Vera has A × B cards. Each card has a rank, an integer between 0 and A − 1, and a suit, an integer between 0 and B − 1. All cards are distinct. A set of five different cards is known as a hand. Each hand is in exactly one of nine categories numbered from 1 to 9. If a hand satisfies the conditions for membership in multiple categories, it is considered to be in the lowest-numbered such category. The rules for each category are:

1. Straight flush: is a Straight and a Flush.
2. Four of a kind: four of the cards have the same rank.
3. Full house: three of the cards have the same rank and the remaining two have the same rank.
4. Flush: all five cards have the same suit.
5. Straight: the ranks of the cards in increasing order are x, x + 1, x + 2, x + 3, x + 4 for some integer x.
6. Three of a kind: three of the cards have the same rank.
7. Two pair: two cards have the same rank and two other cards have the same rank.
8. One pair: two cards have the same rank.
9. High card: if a hand does not satisfy any other category.

Currently, Vera has two cards with ranks a1, a2 and suits b1, b2. Of the remaining cards, Vera will choose three more cards and form a hand with her two current cards.

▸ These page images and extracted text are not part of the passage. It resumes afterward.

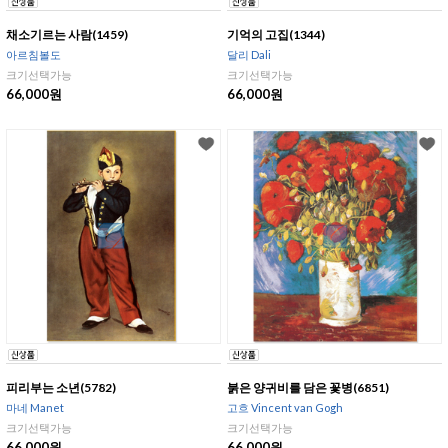
채소기르는 사람(1459)
기억의 고집(1344)
아르침볼도
달리 Dali
크기선택가능
크기선택가능
66,000원
66,000원
피리부는 소년(5782)
붉은 양귀비를 담은 꽃병(6851)
마네 Manet
고흐 Vincent van Gogh
크기선택가능
크기선택가능
66,000원
66,000원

Compute the number of different hands formed in this way that belong in each category.

## 입력

Line 1 contains integers A and B (5 ≤ A ≤ 25, 1 ≤ B ≤ 4).

Line 2 contains integers a1, b1, a2, b2 (0 ≤ a1, a2 ≤ A − 1, 0 ≤ b1, b2 ≤ B − 1, (a1, b1) ≠ (a2, b2)).

## 출력

Print one line with nine integers, the number of different of hands that belong in each category in increasing order of categories (from Straight flush to High card).

## 예제 입력 1

5 2
1 0 3 1


## 예제 출력 1

0 0 0 0 8 0 12 36 0


## 예제 입력 2

13 4
0 0 1 0


## 예제 출력 2

1 2 18 164 63 308 792 7920 10332


## 힌트

Let (a, b) denote a card with rank a and suit b.

For the first example, Vera currently has cards (1, 0) and (3, 1). If she chooses additional cards (3, 0),(4, 0),(4, 1), her hand will be a Two pair as there are two cards with rank 3 and two other cards with rank 4. Note that this hand also satisfies being a One pair, but Two pair is the lower-numbered category.